[EXCERPT TO READ]

Form often becomes conflated with genre in the history of poetics when theorizing the “portability” of a poem. The manifest relations of the Petrarchan sonnet—the rhyme scheme and lineation—are the part of form that repeats across time and space. The historical, social, ecological, and psychological conditions from which the form emerged remain dynamic and resistant to its portability. To unfold the poem’s form is to lose the identification that makes it portable. However, the act of unfolding does not reveal essential meaning residing within the poem, but rather makes one participate in the formation of the poem. To study poetic form is to de-form, un-form, and re-form all at once while holding together the portable, knowable, and contingent whole of the poem—the origami crane, for example—and the intersecting creases that are the residue of the historical, ecological, and social conditions through which the form was produced. The complexity of the form is at once finite and irreducible.
Bsided: Thank you for this. I love your reflections on form and the context you’re bringing to how you think about that. On the subject of some of your own formal choices: Fossils in the Making is divided into three sections, titled “Proofs,” “Wagers,” and “Remains.” Would you talk about this structural decision, and in particular, about how you see the idea of a scientific or logical proof operating in conversation with the poems titled “Proof of X”?
KB: As a whole, Fossils in the Making explores how poetry can measure dynamic realities and entangled conditions, from trash gyres and oil spills to police violence and parasitic wasps. By examining these phenomena in poems through self-erasure, decomposition, and feedback loops, I synthesize lyric subjectivity and scientific objectivity into a method that can register ecological relations under duress. What I mean by that is: we often think of science as the truthful and objective mode that can tell us something “real” about the world. However, even the scientific gaze is mediated by a series of tools and assumptions that are, at the root, subjective. On the other side of the equation, art is often considered wholly subjective and relative—as if it can’t tell us anything “real” or “true” about the world, only someone’s interpretation of it. I play with the boundaries between these modes of discovery, writing “proof poems” that play with the idea of the geometric proof, including scientific language and mathematical equations into my poems. In this way, I am reframing how we think about what different modes of seeing and knowing grant us in terms of access to the “real” world.

[/EXCERPT TO READ]
[SUPPLIED DATA]

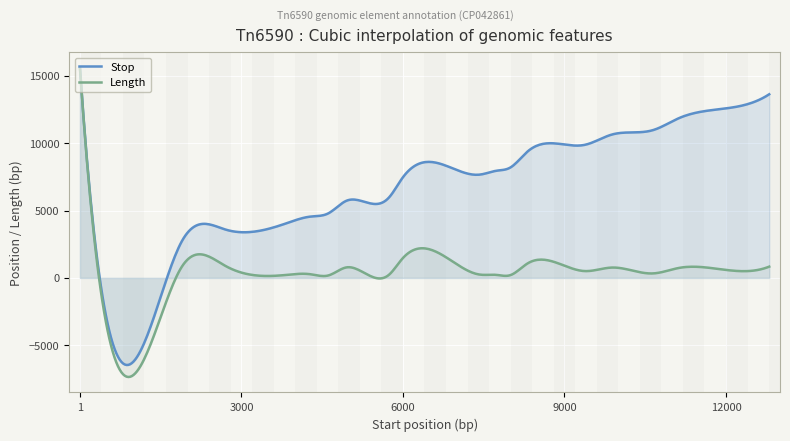

Which series has the largest total across all categories?

Stop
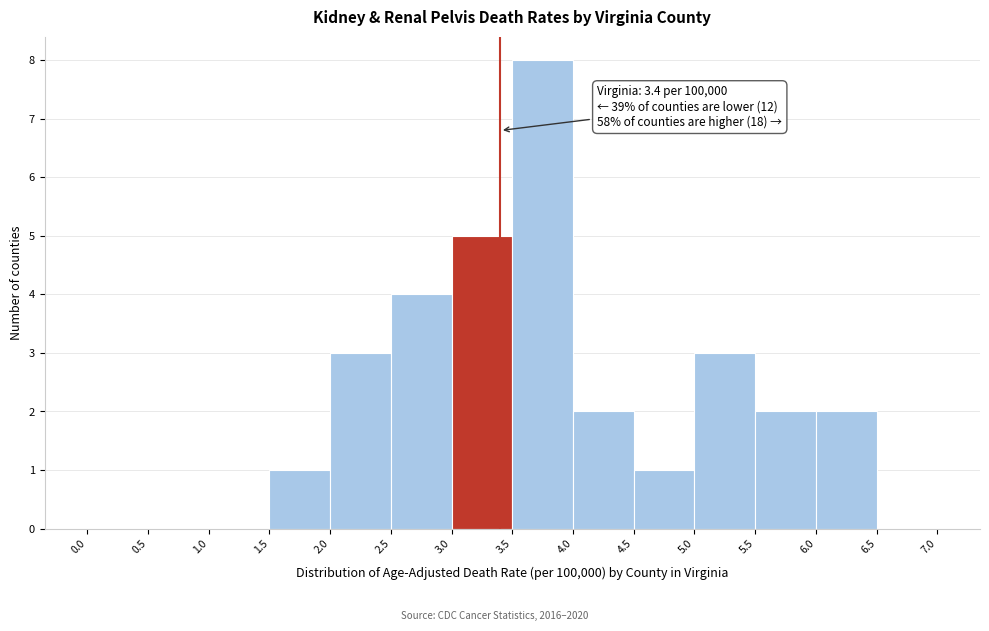

Over which range of the x-axis is the bar tallest?

3.5 to 4.0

[/SUPPLIED DATA]

* [ABOUT THIS TASK]: Write the next part of the interview on poetic form, starting right after its final sentence. The lines are separate material, unrelated to the interview on poetic form.

* [ANSWER]:
The sections, then, are conceptually and materially yoked: “Wagers,” a long poem of sorts, is actually composed almost entirely of the language from “Proofs.” It is an iteration and a re-iteration of the attempts to prove, demonstrate, and make real in the first section. What are we willing to risk, who are we willing to sacrifice, and who “we” are all become disproven, reorganized, and reconsidered in this middle section. The final section, “Remains,” which employs a “slash” in the title of each poem (e.g. “bleat / bleed”) is again revisiting the unmaking of the binary, the relationship between before and after, cause and effect, to consider what will “remain”—meaning to endure while also pointing to the unincorporated residue or byproduct that is produced through certain actions. What new “fossils” are being created now–new plastics, wastes, modes of thought–that future creatures will read the present by? How is a poem an attempt to fossilize a moment, thought, life? How can a poem be both a dynamic engagement with the world and a memorial to what is always already in the process of being destroyed? These are the questions that remain through the end of the collection.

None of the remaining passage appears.